Building Blueprints (Facilities in Focus)

Expanding Views

school for the deaf and the blind

school for the deaf and the blind

After and before photos of the Gottlieb’s southeast corner, where the addition, including the new entrance, animates and enhances the campus.

Colorado Springs, COLO.— Superintendent Carol Hilty likes to say that the Colorado School for the Deaf and the Blind (CSDB), although unique, is simply a school serving the children of Colorado. “Our students just happen to be deaf and blind,” she says.

In 2010, the school won a BEST Grant that funded a much-needed expansion and complete renovation to its 58 year-old Gottlieb Building, which now serves as the hub of student activity on the campus. RTA Architects was selected as the architect for the challenging project. “Two of the most important goals for the renovated building were an open design that would facilitate better visibility and communication for the deaf community, and flexible spaces that could be used for multiple purposes at any given time,” noted Stuart Coppedge, AIA, RTA’s principal-incharge for Gottlieb.

The planning process was centered on a strategy that RTA would provide the school design expertise and the Design Advisory Group (DAG) consisting of superintendent, board member, facilities manager, and teachers from CSDB, would provide strong guidance concerning the needs of this student population. Residential schools have a unique culture, educational approach and philosophy.

school for the deaf and the blind

Students and faculty conversing in American Sign Language (ASL). RTA’s new open design of the foyer allows communication among students and faculty between the balcony and ground level.

“CSDB was very clear we wanted to work in close collaboration with the architect to develop the design concepts that support the needs of our students,” explained Superintendent Hilty. “Utilizing interpreters, RTA Architects conducted design charrettes in our DAG meetings which included administrators, staff who are deaf, and a board of trustees member. I always thought we had the perfect scenario. This is what the BEST program should be about: the partnership among school, architect, engineer and contractor,” added Hilty. This partnership was rounded out by HCDA Engineers (structural), Plant Engineering Consultants (mechanical, electrical and plumbing), Bean Engineering (civil), and general contractor GH Phipps.

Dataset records
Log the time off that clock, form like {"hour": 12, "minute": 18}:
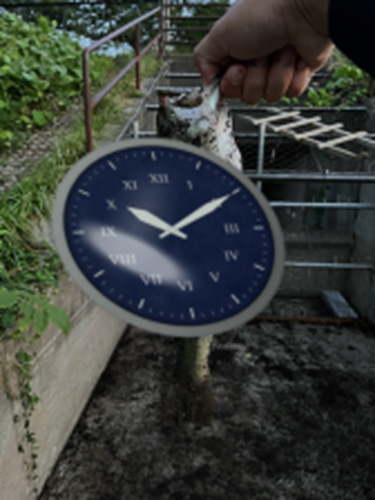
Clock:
{"hour": 10, "minute": 10}
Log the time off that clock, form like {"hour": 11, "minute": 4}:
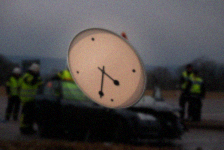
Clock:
{"hour": 4, "minute": 34}
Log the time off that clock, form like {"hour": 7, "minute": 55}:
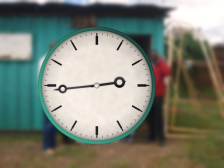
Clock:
{"hour": 2, "minute": 44}
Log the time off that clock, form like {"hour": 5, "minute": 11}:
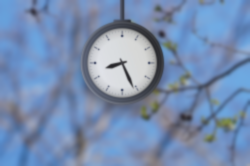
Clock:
{"hour": 8, "minute": 26}
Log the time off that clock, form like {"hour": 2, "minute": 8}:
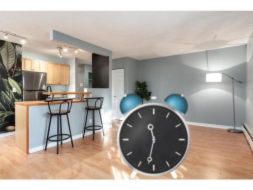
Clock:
{"hour": 11, "minute": 32}
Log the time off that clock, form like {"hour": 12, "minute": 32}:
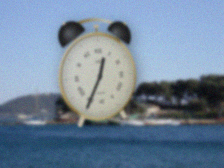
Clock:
{"hour": 12, "minute": 35}
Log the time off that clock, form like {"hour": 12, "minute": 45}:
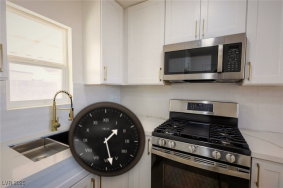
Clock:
{"hour": 1, "minute": 28}
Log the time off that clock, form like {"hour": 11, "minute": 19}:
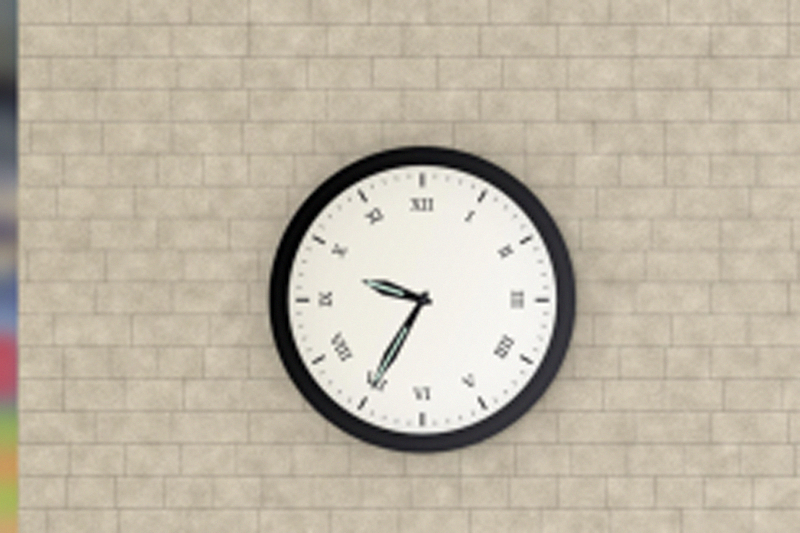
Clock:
{"hour": 9, "minute": 35}
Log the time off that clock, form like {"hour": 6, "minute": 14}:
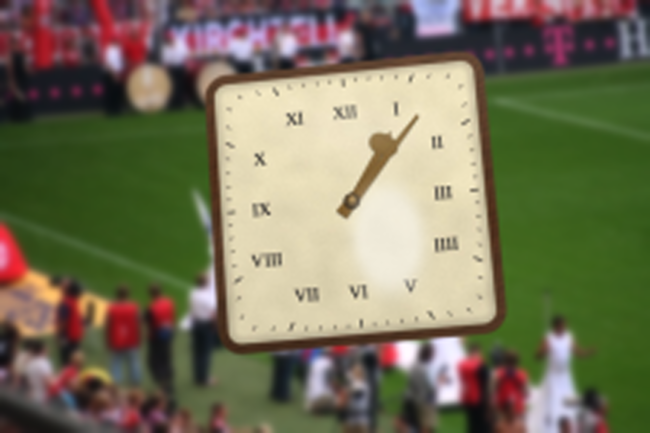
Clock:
{"hour": 1, "minute": 7}
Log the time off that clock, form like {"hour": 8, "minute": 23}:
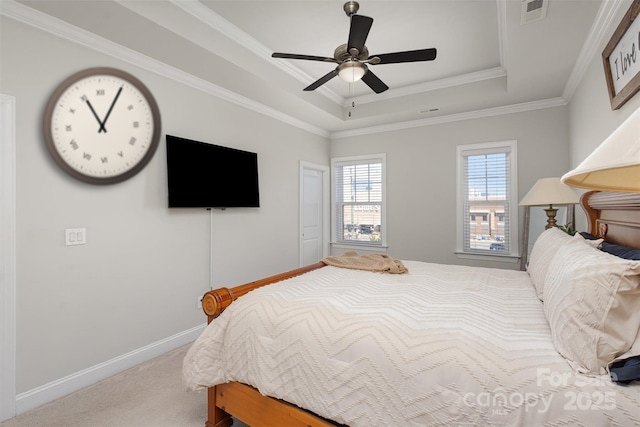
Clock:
{"hour": 11, "minute": 5}
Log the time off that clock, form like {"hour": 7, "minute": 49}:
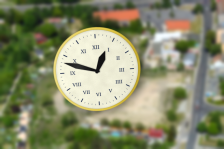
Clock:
{"hour": 12, "minute": 48}
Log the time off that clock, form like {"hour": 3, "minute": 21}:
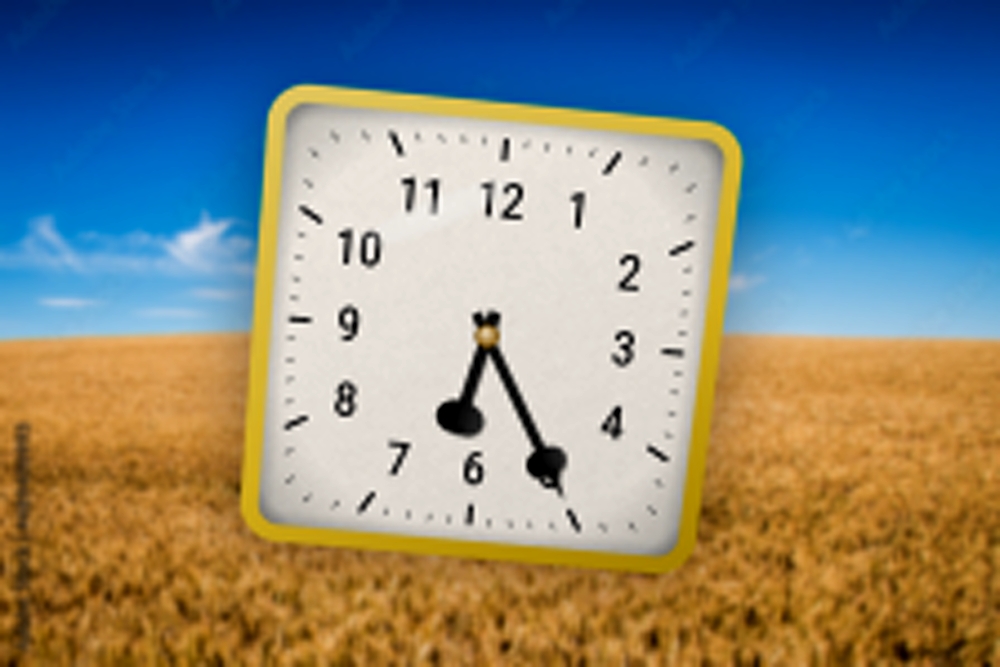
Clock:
{"hour": 6, "minute": 25}
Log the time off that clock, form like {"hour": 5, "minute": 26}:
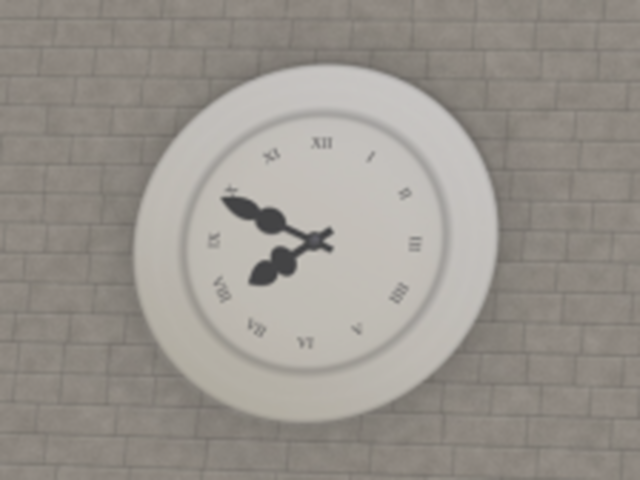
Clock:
{"hour": 7, "minute": 49}
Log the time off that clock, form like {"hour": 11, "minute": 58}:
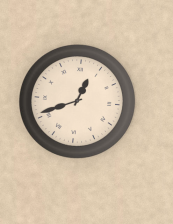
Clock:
{"hour": 12, "minute": 41}
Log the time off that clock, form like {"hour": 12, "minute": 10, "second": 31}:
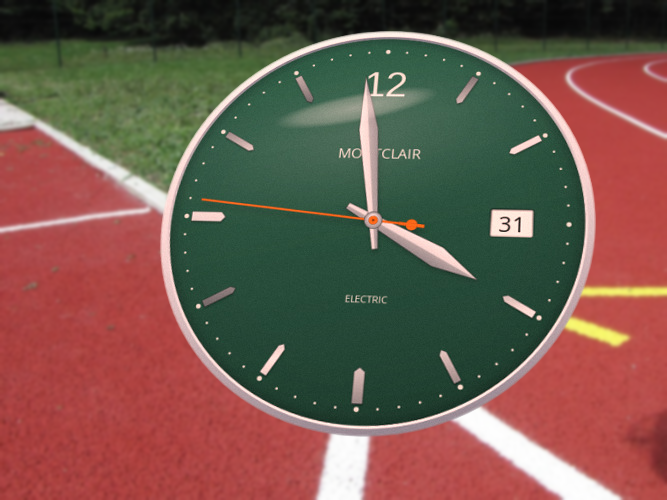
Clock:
{"hour": 3, "minute": 58, "second": 46}
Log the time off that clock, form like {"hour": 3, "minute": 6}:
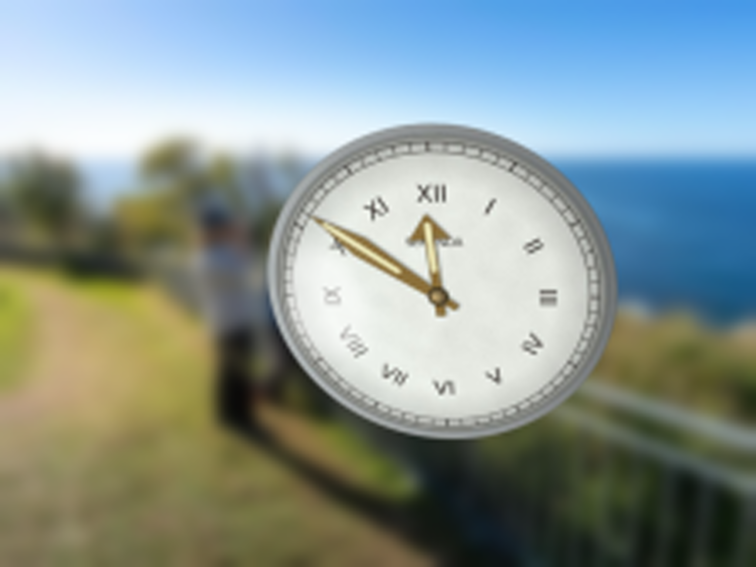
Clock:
{"hour": 11, "minute": 51}
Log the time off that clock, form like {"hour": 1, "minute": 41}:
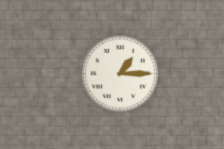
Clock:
{"hour": 1, "minute": 15}
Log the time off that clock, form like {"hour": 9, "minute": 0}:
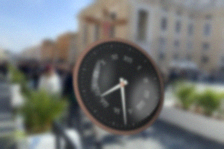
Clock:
{"hour": 7, "minute": 27}
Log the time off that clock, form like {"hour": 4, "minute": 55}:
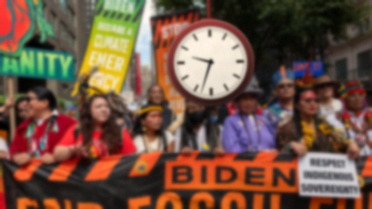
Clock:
{"hour": 9, "minute": 33}
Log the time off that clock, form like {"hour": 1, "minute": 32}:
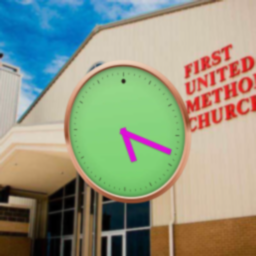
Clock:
{"hour": 5, "minute": 18}
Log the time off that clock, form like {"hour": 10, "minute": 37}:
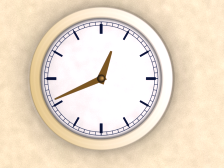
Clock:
{"hour": 12, "minute": 41}
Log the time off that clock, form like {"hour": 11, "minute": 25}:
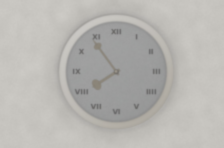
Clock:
{"hour": 7, "minute": 54}
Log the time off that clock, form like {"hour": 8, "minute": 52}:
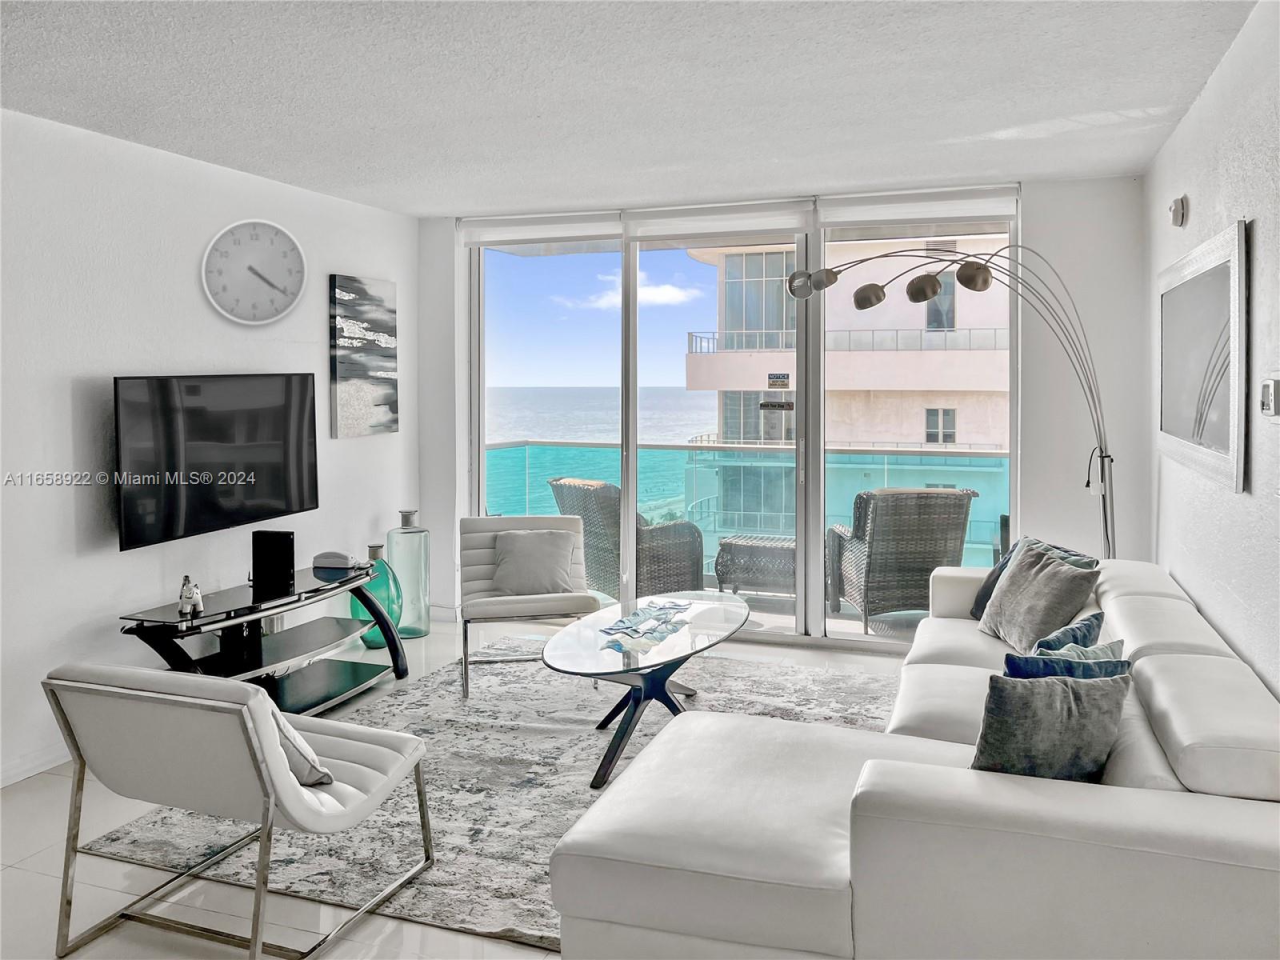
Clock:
{"hour": 4, "minute": 21}
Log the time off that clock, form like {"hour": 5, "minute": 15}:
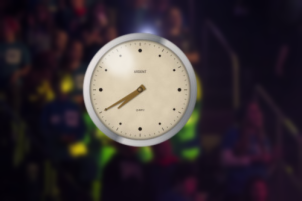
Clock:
{"hour": 7, "minute": 40}
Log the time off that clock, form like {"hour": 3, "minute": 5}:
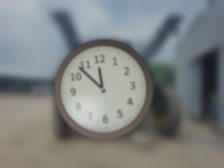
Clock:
{"hour": 11, "minute": 53}
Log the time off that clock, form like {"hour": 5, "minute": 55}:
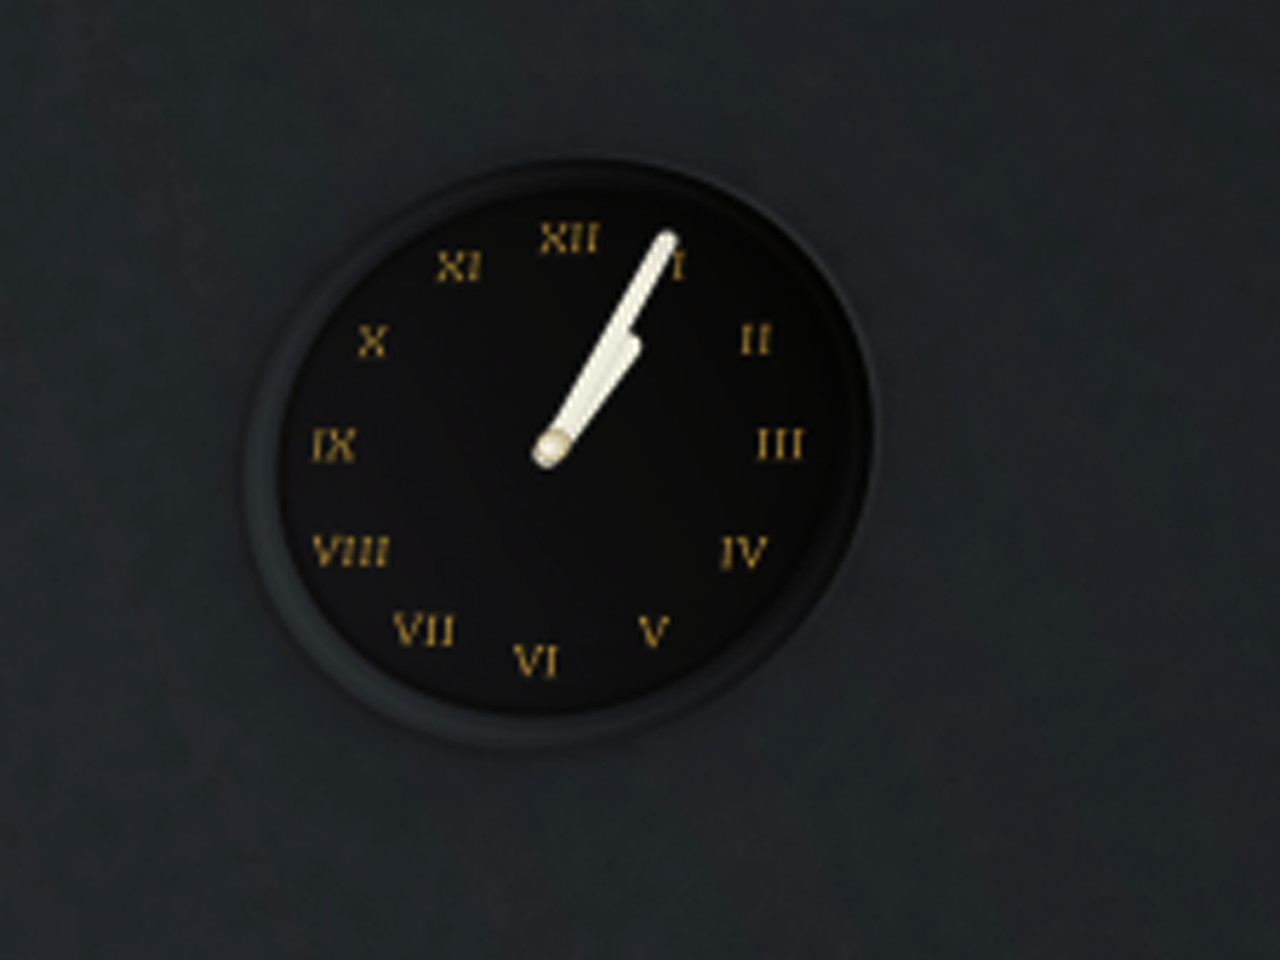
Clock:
{"hour": 1, "minute": 4}
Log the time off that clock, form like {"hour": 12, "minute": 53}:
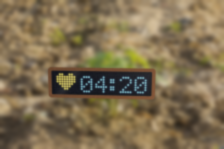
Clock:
{"hour": 4, "minute": 20}
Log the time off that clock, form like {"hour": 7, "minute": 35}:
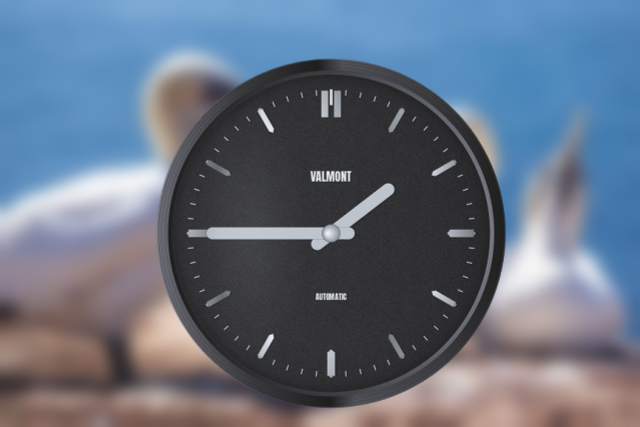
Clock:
{"hour": 1, "minute": 45}
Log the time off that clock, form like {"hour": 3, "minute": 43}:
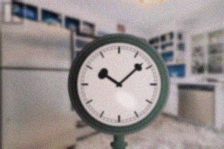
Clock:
{"hour": 10, "minute": 8}
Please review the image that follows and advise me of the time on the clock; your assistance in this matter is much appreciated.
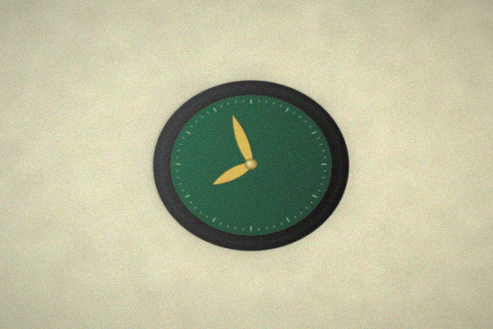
7:57
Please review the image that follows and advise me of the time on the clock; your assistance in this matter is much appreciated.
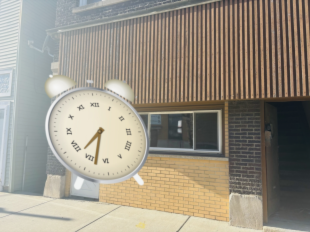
7:33
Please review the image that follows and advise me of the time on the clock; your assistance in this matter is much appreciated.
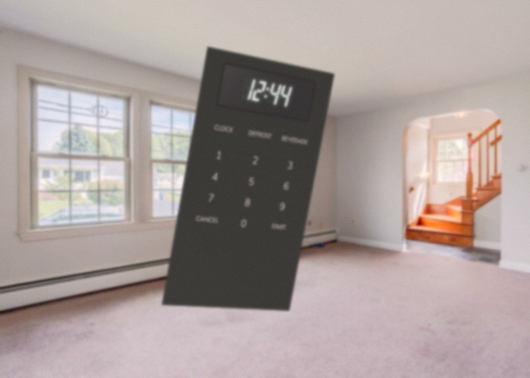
12:44
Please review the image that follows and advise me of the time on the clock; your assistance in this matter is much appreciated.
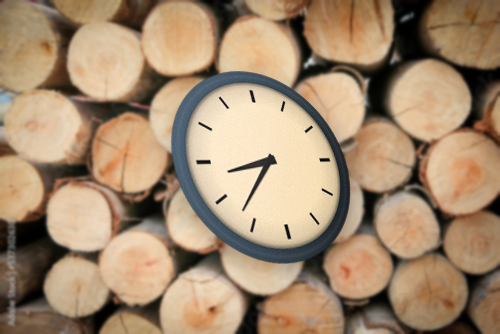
8:37
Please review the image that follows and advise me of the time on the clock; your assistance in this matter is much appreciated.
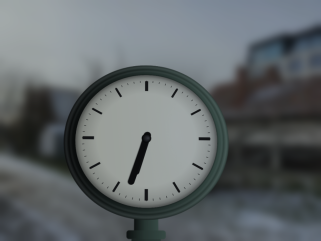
6:33
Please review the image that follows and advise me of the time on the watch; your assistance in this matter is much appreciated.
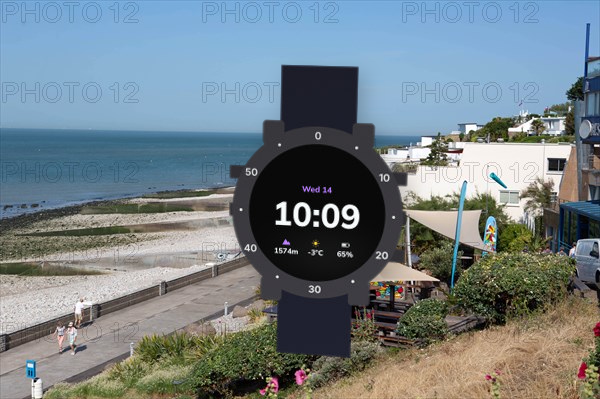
10:09
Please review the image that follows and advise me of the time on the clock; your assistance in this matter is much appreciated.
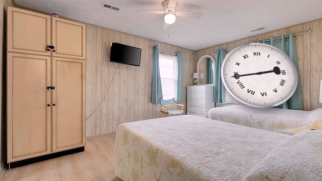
2:44
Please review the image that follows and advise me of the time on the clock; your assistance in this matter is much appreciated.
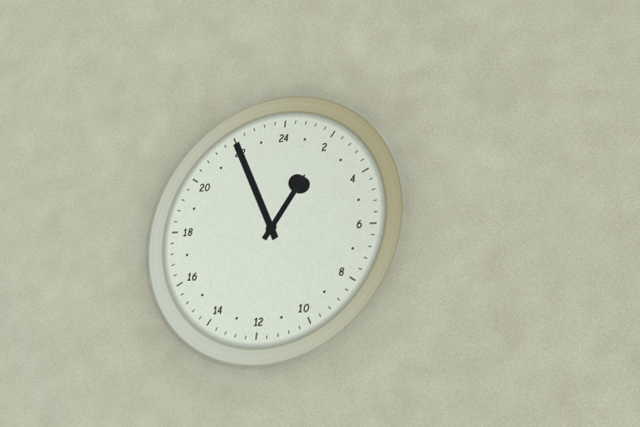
1:55
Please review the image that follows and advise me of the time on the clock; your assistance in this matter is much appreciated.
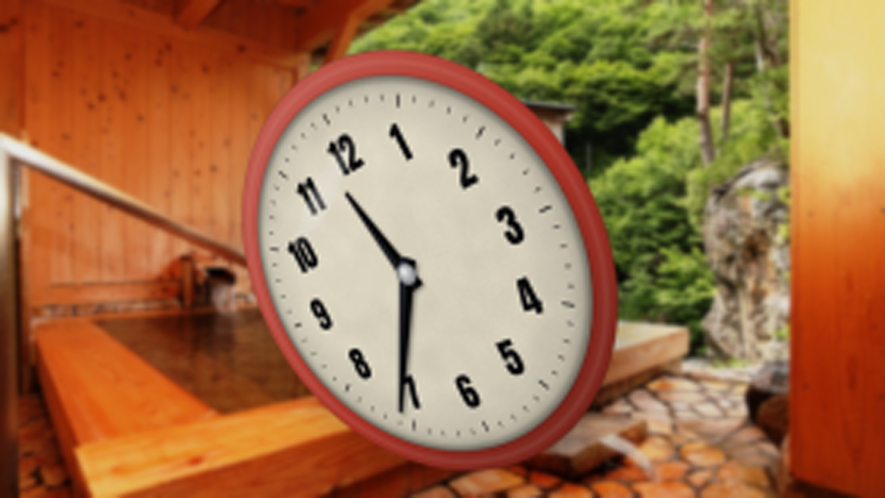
11:36
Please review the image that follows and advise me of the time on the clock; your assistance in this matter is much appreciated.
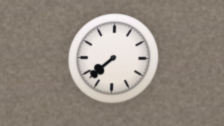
7:38
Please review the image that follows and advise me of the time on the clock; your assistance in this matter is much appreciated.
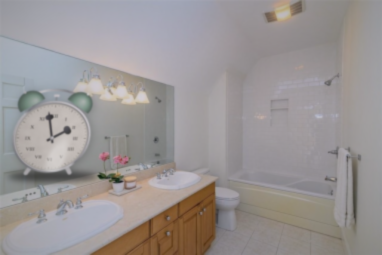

- [Tasks and exercises]
1. In the article on the Gottlieb Building renovation, which firm served as general contractor?
2. Copy word for word the stretch of the article on the Gottlieb Building renovation from "Expanding Views" through "enhances the campus.".
The data has no connection to the article on the Gottlieb Building renovation.

- [Results by task]
1. GH Phipps

2.
Expanding Views

school for the deaf and the blind

school for the deaf and the blind

After and before photos of the Gottlieb’s southeast corner, where the addition, including the new entrance, animates and enhances the campus.